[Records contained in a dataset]
^^^^^^^^

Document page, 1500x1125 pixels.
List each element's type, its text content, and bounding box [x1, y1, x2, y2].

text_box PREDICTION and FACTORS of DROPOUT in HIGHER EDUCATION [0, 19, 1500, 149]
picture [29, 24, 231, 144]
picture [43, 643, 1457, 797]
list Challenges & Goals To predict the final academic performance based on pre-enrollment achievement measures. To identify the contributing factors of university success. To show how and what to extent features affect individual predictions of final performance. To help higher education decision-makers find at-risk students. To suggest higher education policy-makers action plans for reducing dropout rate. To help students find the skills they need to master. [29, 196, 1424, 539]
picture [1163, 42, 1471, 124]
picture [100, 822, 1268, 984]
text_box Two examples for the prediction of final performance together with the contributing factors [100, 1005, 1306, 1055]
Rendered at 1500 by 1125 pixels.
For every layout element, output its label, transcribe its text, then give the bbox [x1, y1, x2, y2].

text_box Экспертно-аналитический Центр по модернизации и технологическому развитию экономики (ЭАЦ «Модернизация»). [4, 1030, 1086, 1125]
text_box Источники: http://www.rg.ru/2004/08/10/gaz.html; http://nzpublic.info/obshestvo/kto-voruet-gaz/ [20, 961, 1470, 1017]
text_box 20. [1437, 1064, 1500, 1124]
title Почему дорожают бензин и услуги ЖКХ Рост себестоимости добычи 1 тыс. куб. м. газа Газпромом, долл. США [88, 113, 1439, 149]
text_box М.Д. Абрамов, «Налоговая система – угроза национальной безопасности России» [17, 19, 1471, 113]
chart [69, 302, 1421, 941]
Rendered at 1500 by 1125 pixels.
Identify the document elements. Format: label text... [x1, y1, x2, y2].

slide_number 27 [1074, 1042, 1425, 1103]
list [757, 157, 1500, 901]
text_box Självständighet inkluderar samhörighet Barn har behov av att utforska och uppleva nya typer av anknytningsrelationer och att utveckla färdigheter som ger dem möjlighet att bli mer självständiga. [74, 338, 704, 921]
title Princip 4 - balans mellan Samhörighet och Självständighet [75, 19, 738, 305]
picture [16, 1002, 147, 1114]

^^^^^^^^

Transcribe all of the data above, keeping each line exactly as it stands.

### Solved exercise:
Document page, 1500x1125 pixels.
List each element's type, its text content, and bounding box [x1, y1, x2, y2].

text_box PREDICTION and FACTORS of DROPOUT in HIGHER EDUCATION [0, 19, 1500, 149]
picture [29, 24, 231, 144]
picture [43, 643, 1457, 797]
list Challenges & Goals To predict the final academic performance based on pre-enrollment achievement measures. To identify the contributing factors of university success. To show how and what to extent features affect individual predictions of final performance. To help higher education decision-makers find at-risk students. To suggest higher education policy-makers action plans for reducing dropout rate. To help students find the skills they need to master. [29, 196, 1424, 539]
picture [1163, 42, 1471, 124]
picture [100, 822, 1268, 984]
text_box Two examples for the prediction of final performance together with the contributing factors [100, 1005, 1306, 1055]
Rendered at 1500 by 1125 pixels.
For every layout element, output its label, transcribe its text, then give the bbox [x1, y1, x2, y2].

text_box Экспертно-аналитический Центр по модернизации и технологическому развитию экономики (ЭАЦ «Модернизация»). [4, 1030, 1086, 1125]
text_box Источники: http://www.rg.ru/2004/08/10/gaz.html; http://nzpublic.info/obshestvo/kto-voruet-gaz/ [20, 961, 1470, 1017]
text_box 20. [1437, 1064, 1500, 1124]
title Почему дорожают бензин и услуги ЖКХ Рост себестоимости добычи 1 тыс. куб. м. газа Газпромом, долл. США [88, 113, 1439, 149]
text_box М.Д. Абрамов, «Налоговая система – угроза национальной безопасности России» [17, 19, 1471, 113]
chart [69, 302, 1421, 941]
Rendered at 1500 by 1125 pixels.
Identify the document elements. Format: label text... [x1, y1, x2, y2].

slide_number 27 [1074, 1042, 1425, 1103]
list [757, 157, 1500, 901]
text_box Självständighet inkluderar samhörighet Barn har behov av att utforska och uppleva nya typer av anknytningsrelationer och att utveckla färdigheter som ger dem möjlighet att bli mer självständiga. [74, 338, 704, 921]
title Princip 4 - balans mellan Samhörighet och Självständighet [75, 19, 738, 305]
picture [16, 1002, 147, 1114]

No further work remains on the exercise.